[AVAILABLE DATA — start]

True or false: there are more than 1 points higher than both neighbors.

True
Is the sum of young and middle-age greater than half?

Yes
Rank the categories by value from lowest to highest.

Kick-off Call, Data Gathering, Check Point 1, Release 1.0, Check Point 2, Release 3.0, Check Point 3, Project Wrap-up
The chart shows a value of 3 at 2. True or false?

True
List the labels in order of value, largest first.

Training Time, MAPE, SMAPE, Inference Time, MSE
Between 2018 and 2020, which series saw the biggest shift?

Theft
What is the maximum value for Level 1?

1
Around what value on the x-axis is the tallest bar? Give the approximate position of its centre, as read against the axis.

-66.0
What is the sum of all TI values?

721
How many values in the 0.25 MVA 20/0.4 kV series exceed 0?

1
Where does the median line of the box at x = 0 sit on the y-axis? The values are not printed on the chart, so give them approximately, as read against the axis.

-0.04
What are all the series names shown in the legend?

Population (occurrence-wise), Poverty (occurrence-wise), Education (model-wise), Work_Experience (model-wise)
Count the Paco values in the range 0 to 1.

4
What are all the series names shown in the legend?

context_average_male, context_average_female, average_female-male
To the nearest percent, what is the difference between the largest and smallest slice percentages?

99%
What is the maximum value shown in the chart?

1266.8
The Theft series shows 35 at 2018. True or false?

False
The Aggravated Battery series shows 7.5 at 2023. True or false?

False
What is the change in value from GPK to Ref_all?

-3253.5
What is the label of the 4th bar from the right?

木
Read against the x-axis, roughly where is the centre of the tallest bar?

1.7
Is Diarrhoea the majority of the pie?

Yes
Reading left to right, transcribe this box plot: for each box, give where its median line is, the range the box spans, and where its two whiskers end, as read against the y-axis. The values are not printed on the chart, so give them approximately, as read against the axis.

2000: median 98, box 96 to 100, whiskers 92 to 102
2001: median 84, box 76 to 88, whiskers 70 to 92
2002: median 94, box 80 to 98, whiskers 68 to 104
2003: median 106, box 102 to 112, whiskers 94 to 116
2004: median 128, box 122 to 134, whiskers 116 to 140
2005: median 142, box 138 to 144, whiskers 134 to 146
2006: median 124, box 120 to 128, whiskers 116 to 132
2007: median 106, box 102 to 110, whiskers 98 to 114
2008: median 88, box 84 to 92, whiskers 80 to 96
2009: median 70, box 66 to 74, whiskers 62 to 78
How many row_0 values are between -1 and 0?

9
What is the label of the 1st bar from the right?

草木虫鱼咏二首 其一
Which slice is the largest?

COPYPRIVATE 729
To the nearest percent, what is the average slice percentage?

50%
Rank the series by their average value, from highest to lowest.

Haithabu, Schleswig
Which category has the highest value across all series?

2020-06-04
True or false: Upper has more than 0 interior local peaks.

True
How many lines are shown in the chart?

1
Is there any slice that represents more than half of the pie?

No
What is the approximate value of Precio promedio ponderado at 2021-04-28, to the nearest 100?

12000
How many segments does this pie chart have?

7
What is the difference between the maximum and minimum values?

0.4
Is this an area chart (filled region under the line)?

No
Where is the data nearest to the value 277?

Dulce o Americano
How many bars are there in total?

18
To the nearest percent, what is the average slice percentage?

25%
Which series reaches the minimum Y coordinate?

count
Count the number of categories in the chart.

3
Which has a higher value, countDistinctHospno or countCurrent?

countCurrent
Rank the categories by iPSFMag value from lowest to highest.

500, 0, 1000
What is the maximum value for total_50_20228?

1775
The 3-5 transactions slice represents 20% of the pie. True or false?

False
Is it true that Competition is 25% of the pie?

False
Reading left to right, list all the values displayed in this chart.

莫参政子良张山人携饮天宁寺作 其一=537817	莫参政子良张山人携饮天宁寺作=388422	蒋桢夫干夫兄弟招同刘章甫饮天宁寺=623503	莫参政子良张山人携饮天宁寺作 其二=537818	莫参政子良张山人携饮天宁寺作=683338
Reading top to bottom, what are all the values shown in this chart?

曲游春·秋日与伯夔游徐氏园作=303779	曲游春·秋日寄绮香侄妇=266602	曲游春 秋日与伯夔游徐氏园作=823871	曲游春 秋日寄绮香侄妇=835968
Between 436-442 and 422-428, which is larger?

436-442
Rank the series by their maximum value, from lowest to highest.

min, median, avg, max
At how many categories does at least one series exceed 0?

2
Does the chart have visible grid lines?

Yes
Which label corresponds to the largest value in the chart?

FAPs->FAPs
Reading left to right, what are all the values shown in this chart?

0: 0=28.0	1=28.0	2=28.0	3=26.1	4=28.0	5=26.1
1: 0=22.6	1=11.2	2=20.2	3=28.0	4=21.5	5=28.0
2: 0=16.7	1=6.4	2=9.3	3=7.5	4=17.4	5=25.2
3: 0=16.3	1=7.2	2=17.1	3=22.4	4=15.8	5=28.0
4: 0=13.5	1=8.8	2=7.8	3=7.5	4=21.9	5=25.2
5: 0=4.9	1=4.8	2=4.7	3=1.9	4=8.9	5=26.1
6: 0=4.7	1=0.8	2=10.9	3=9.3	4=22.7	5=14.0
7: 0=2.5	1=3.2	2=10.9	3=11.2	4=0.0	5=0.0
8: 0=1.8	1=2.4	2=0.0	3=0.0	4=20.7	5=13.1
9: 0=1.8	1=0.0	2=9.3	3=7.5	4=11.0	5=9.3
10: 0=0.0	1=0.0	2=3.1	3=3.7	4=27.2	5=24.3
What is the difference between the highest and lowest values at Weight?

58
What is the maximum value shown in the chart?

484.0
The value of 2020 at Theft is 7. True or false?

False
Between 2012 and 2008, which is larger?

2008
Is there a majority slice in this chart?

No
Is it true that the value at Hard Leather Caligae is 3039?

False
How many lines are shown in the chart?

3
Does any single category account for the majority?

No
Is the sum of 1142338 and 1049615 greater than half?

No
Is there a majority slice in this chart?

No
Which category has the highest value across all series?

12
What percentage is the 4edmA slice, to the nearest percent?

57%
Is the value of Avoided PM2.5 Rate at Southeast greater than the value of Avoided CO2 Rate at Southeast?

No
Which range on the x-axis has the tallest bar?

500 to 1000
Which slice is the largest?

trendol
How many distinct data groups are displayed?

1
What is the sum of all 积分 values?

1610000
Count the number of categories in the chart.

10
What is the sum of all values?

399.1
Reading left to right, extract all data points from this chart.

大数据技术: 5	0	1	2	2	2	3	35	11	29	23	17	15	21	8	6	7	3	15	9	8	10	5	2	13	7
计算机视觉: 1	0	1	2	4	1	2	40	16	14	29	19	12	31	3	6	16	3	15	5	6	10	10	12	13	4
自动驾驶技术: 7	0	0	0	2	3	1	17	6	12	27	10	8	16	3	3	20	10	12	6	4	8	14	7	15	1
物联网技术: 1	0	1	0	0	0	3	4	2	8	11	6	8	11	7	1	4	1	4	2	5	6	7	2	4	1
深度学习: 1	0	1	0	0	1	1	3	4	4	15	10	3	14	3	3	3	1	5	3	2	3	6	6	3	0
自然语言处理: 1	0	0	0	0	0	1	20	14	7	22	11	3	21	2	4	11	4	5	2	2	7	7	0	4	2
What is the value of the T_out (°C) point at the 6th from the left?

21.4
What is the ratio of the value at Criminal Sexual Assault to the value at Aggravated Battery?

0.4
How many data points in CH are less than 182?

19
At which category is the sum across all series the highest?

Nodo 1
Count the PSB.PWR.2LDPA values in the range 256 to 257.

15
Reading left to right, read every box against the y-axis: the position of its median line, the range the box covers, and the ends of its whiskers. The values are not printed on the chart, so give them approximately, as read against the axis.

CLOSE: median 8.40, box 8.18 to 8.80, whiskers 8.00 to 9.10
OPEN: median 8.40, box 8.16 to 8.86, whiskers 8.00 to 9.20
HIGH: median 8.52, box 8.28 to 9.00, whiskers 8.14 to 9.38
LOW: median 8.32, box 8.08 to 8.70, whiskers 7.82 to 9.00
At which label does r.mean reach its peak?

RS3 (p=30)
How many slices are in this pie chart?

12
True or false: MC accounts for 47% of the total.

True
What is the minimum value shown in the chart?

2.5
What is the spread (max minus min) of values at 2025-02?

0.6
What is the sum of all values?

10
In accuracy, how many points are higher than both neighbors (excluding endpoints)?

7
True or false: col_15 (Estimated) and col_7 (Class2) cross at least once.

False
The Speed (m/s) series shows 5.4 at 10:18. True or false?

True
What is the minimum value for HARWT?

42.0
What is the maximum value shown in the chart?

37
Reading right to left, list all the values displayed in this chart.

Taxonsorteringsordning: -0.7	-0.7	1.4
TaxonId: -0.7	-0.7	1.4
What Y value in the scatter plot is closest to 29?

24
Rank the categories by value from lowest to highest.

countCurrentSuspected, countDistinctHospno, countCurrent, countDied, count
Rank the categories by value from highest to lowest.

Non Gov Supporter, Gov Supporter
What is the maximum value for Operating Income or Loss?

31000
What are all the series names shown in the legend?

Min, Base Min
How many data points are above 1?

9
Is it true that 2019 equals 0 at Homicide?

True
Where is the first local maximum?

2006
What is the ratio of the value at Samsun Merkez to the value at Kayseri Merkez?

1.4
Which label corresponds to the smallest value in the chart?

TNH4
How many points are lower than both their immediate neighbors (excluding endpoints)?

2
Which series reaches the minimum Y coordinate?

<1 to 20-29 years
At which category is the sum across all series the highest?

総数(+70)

[AVAILABLE DATA — finish]

TO-DO ITEM:
Reproduce the records verbatim from their first line through the line containing "List the labels", including both of those lines.

EXPECTED ANSWER:
True or false: there are more than 1 points higher than both neighbors.

True
Is the sum of young and middle-age greater than half?

Yes
Rank the categories by value from lowest to highest.

Kick-off Call, Data Gathering, Check Point 1, Release 1.0, Check Point 2, Release 3.0, Check Point 3, Project Wrap-up
The chart shows a value of 3 at 2. True or false?

True
List the labels in order of value, largest first.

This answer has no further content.